Kansas City Jewish Chemist Joint Inventor of New Rubber Substitute

November 9, 1928
See Original Daily Bulletin From This Date
Advertisement

(Jewish Daily Bulletin)

The recent announcement of the discovery of a new substitute for rubber by Nathan M. Mnookin and Dr. Joseph C. Patrick, is greeted with pride by the Jewish community of Kansas City. Mr. Monokin, a young chemist, is well-known for his activities in many of the Jewish communal organizations in Kansas City, and is one of the founders of the Order of Aleph Zadek Aleph for Young Men.

The discovery of the rubber substitute is the achievement of both Dr. Joseph C. Patrick and Nathan M. Mnookin, and climaxes the research efforts of leading chemists the world over. This product has been named Thiocol.”

The new substance looks like rubber, acts like rubber, is said to be more durable than rubber and can be used for most purposes rubber is used for, and others besides. In addition, the cost of the new substance is said to be less than half that of rubber, even at the present lowered prices.

The Standard Oil Company of Indiana has contracted for the manufacture of the product and has paid the young men’s salary and expenses formore than a year to perfect and test their discovery. A number of patents are pending now, both in the United States and other countries.

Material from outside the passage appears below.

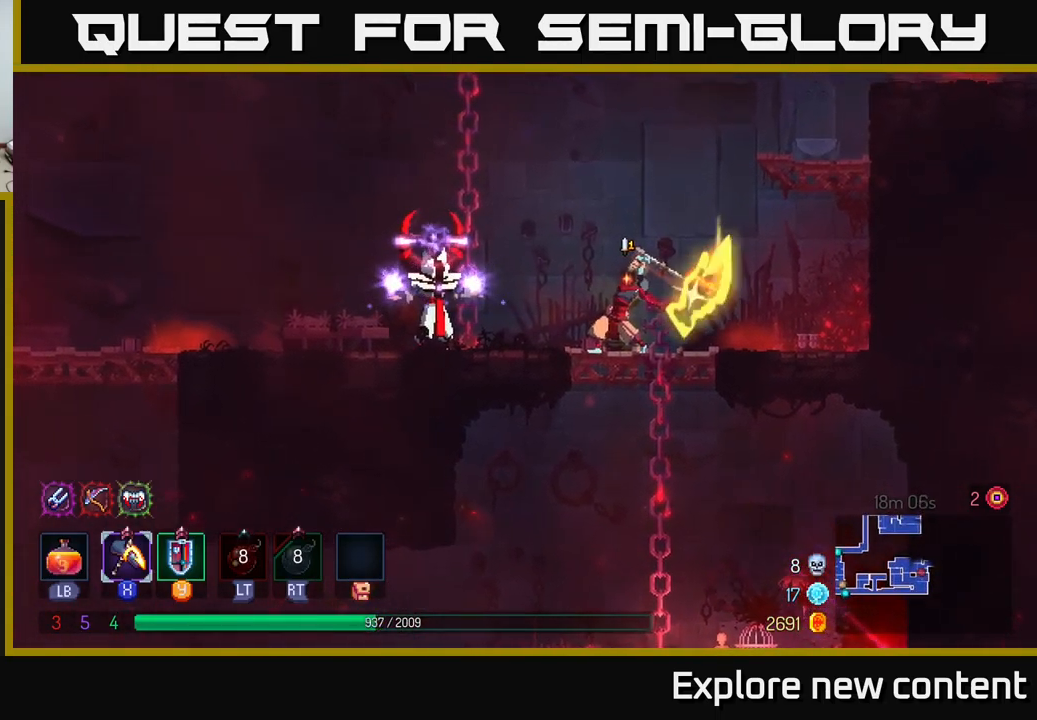
{"buttons": [], "left_stick": "center", "right_stick": "center", "events": [[67, "X", "up"]]}
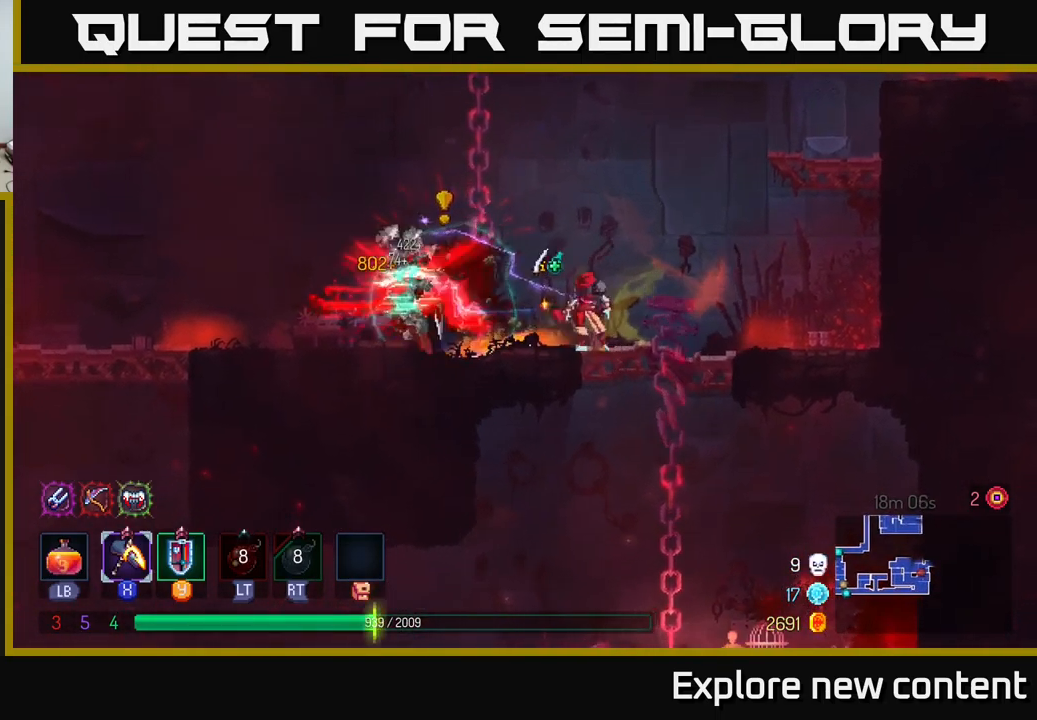
{"buttons": [], "left_stick": "left", "right_stick": "center", "events": [[467, "left_stick", "left"]]}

Dr. Patrick and Mr. Mnookin, who have owned and operated the Industrial Testing Laboratory for five years after they left college laboratories, and had worked side by side in other Kansas City laboratories, say they have not produced synthetic rubber. It is different from rubber entirely so far as chemistry is concerned. To them it is “thiocol,” the name they have chosen, a solid which isn’t rubber chemically but is physically. To find the secret of manufacture, they got away from the old method of trying to make rubber by creating a substance with a rubber molecule.

Synthetic rubber had been made before. But the rubber made did not develop into a commercial practicality. It was too expensive, and not nearly “rubbery” enough. Other laboratories have produced substances with the molecular form of rubber (C5 H8 2), and while chemically this substance was rubber, physically it was not. It did not bend or stretch like rubber, or have the tough resiliency to blows and abrasion, and was highly perishable.

The two Kansas City chemists explained that they do not have artificial rubber, or synthetic rubber, in the exact sense. They have not a substance that has the same kind of molecular structure as rubber, as is the case with synthetic rubber. But their product does what the many kinds of synthetic rubber previously made in laboratories have not done. It looks, acts and wears like rubber, but at the same time has a chemical constitution entirely different from rubber, they stated.